=== Begin Enclosure ===

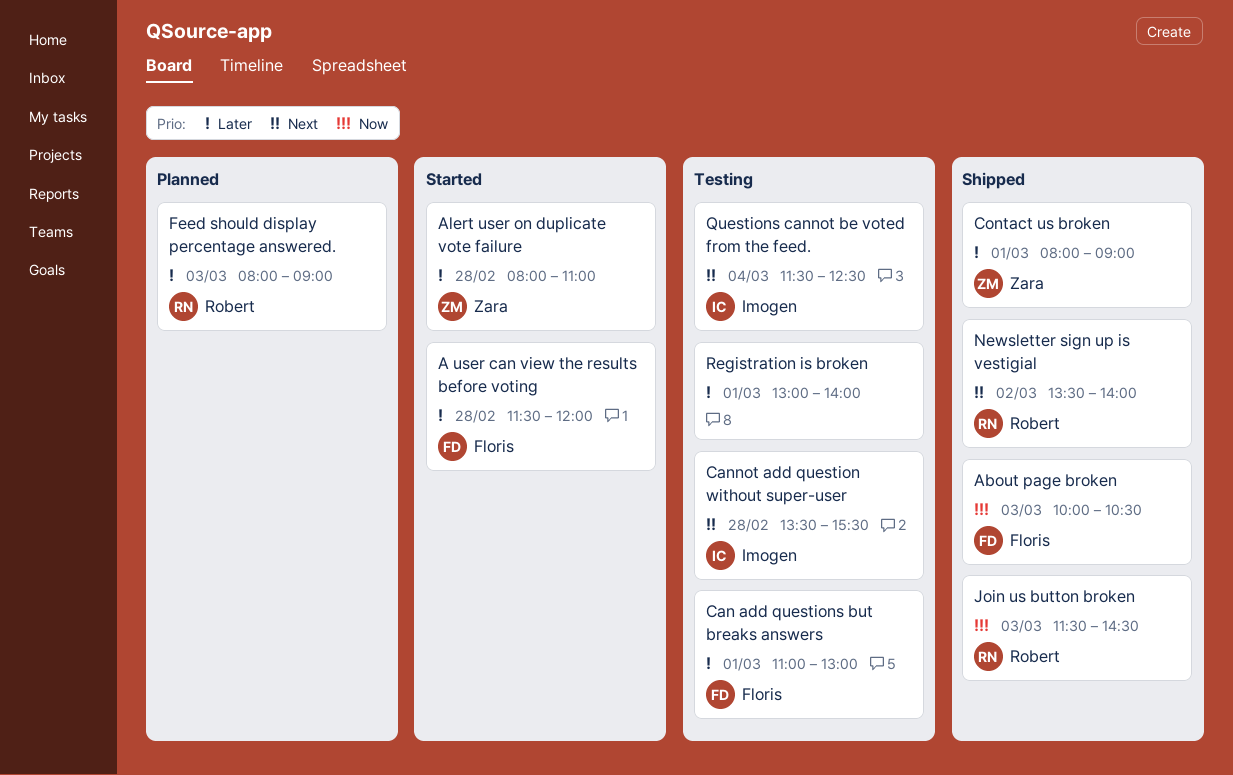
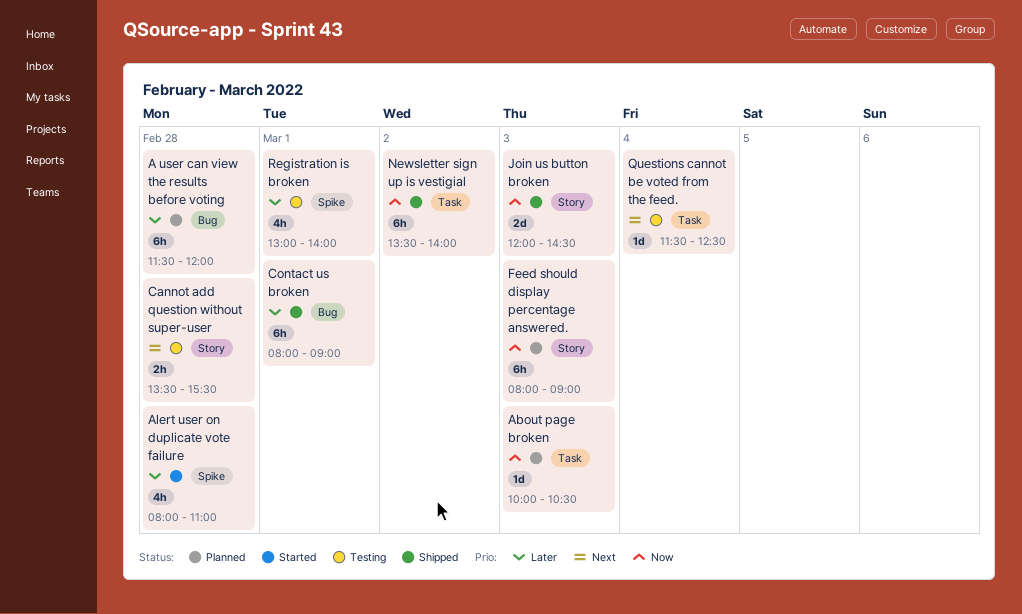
A user can view the results before voting, status: Started -> Planned
About page broken, status: Shipped -> Planned
Can add questions but breaks answers: present -> none
Feed should display percentage answered., priority: Later -> Now
Join us button broken, begins: 11:30 -> 12:00
Newsletter sign up is vestigial, priority: Next -> Now

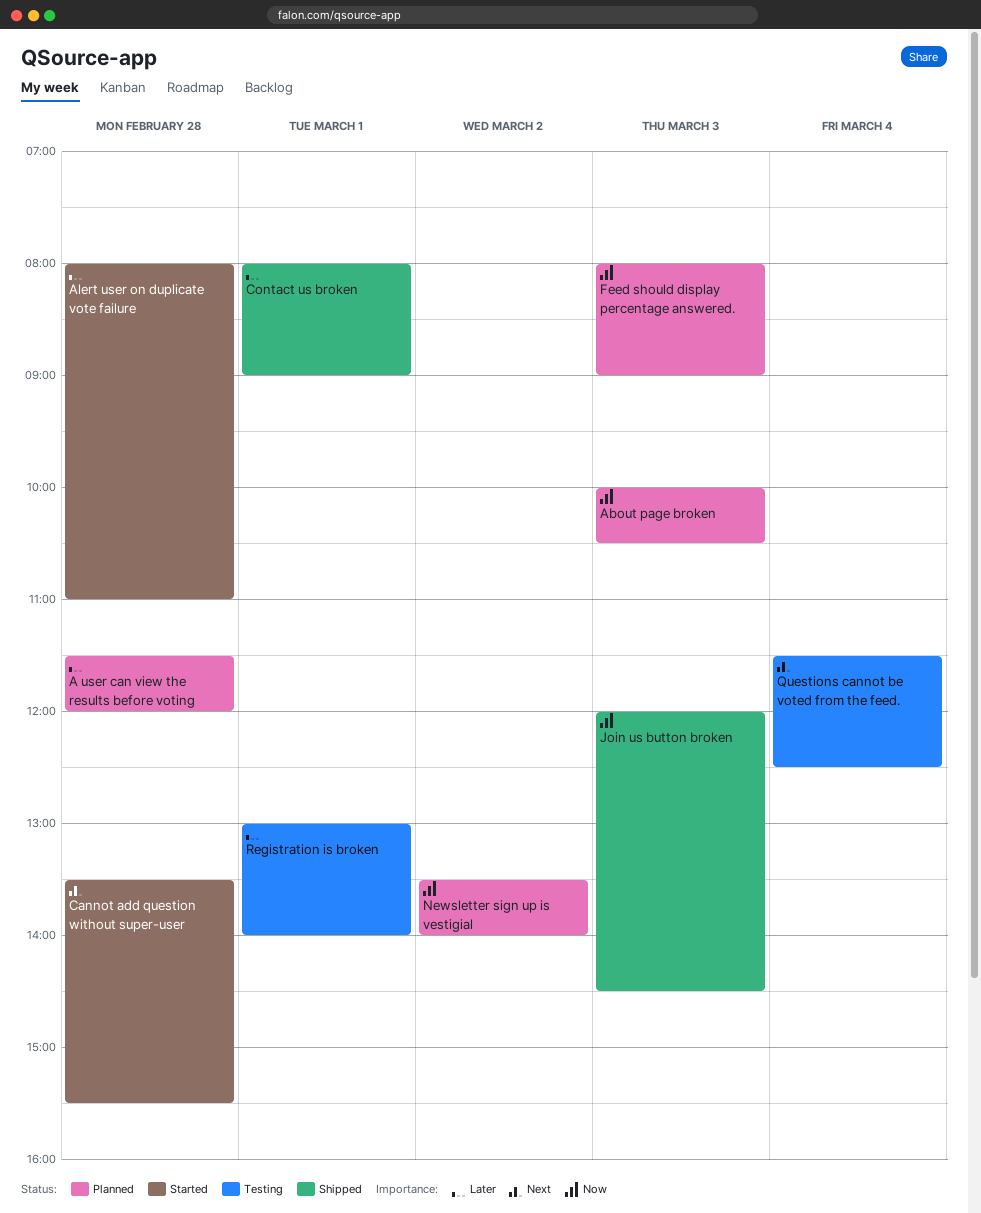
Cannot add question without super-user, status: Testing -> Started
Newsletter sign up is vestigial, status: Shipped -> Planned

=== End Enclosure ===

#### Exercise instructions:
A word-for-word copy is needed of the lines from the line holding "Newsletter sign up is vestigial, priority: Next" through the end of the records, both included, excluding every picture.

#### Solution for this problem:
Newsletter sign up is vestigial, priority: Next -> Now

Cannot add question without super-user, status: Testing -> Started
Newsletter sign up is vestigial, status: Shipped -> Planned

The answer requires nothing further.